Reproduce the text of all the rows below word for word, leaving out the pictures.

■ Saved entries
[Start of Attachment]

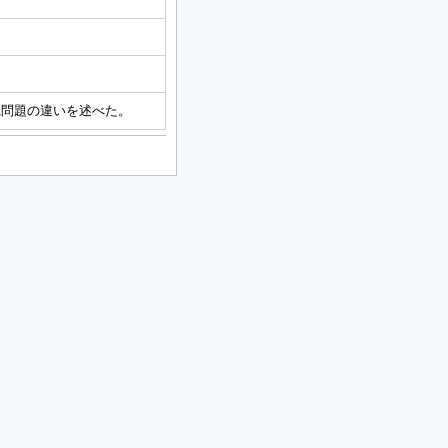
践問題の違いを述べた。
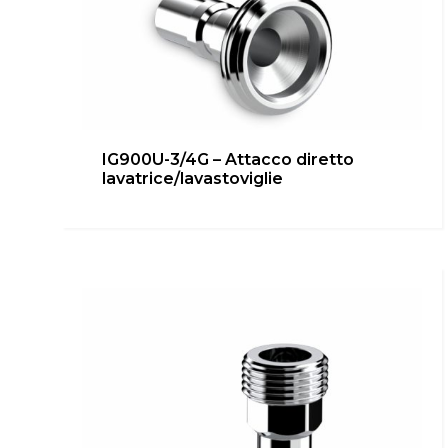
IG900U-3/4G – Attacco diretto
lavatrice/lavastoviglie
IG502 – Manometro
inGENIUS
,
inUNICA
,
Locale Tecnico
Scopri di più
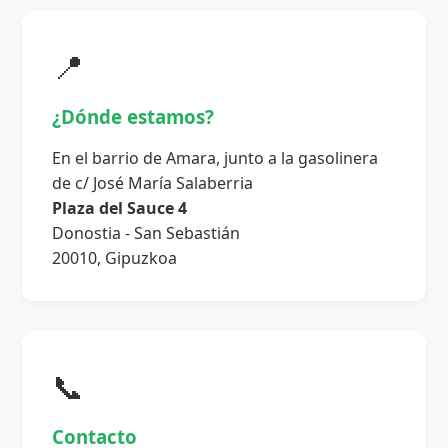
📍
¿Dónde estamos?
En el barrio de Amara, junto a la gasolinera
de c/ José María Salaberria
Plaza del Sauce 4
Donostia - San Sebastián
20010, Gipuzkoa
📞
Contacto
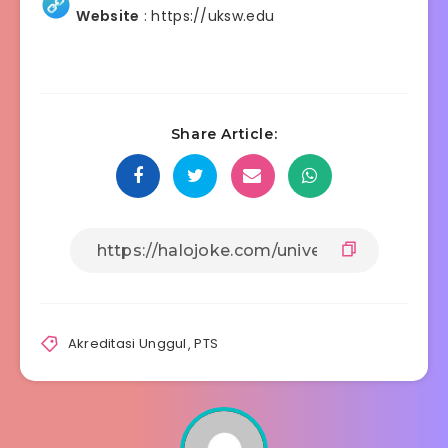
Website
:
https://uksw.edu
Share Article:
Akreditasi Unggul
,
PTS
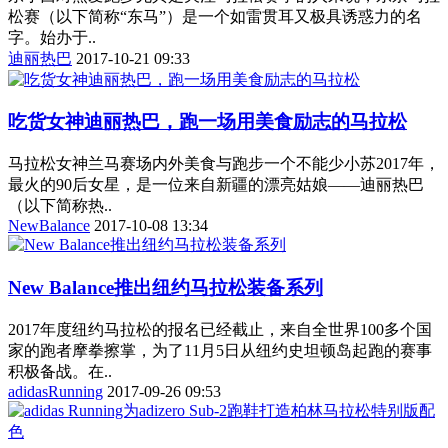
松赛（以下简称“东马”）是一个如雷贯耳又极具诱惑力的名
字。始办于..
迪丽热巴
2017-10-21 09:33
吃货女神迪丽热巴，跑一场用美食励志的马拉松
马拉松女神兰马赛场内外美食与跑步一个不能少小苏2017年，
最火的90后女星，是一位来自新疆的漂亮姑娘——迪丽热巴
（以下简称热..
NewBalance
2017-10-08 13:34
New Balance推出纽约马拉松装备系列
2017年度纽约马拉松的报名已经截止，来自全世界100多个国
家的跑者摩拳擦掌，为了11月5日从纽约史坦顿岛起跑的赛事
积极备战。在..
adidasRunning
2017-09-26 09:53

[End of Attachment]

■ Solution to the problem
践問題の違いを述べた。
IG900U-3/4G – Attacco diretto
lavatrice/lavastoviglie
IG502 – Manometro
inGENIUS
,
inUNICA
,
Locale Tecnico
Scopri di più
📍
¿Dónde estamos?
En el barrio de Amara, junto a la gasolinera
de c/ José María Salaberria
Plaza del Sauce 4
Donostia - San Sebastián
20010, Gipuzkoa
📞
Contacto
Website
:
https://uksw.edu
Share Article:
Akreditasi Unggul
,
PTS
松赛（以下简称“东马”）是一个如雷贯耳又极具诱惑力的名
字。始办于..
迪丽热巴
2017-10-21 09:33
吃货女神迪丽热巴，跑一场用美食励志的马拉松
马拉松女神兰马赛场内外美食与跑步一个不能少小苏2017年，
最火的90后女星，是一位来自新疆的漂亮姑娘——迪丽热巴
（以下简称热..
NewBalance
2017-10-08 13:34
New Balance推出纽约马拉松装备系列
2017年度纽约马拉松的报名已经截止，来自全世界100多个国
家的跑者摩拳擦掌，为了11月5日从纽约史坦顿岛起跑的赛事
积极备战。在..
adidasRunning
2017-09-26 09:53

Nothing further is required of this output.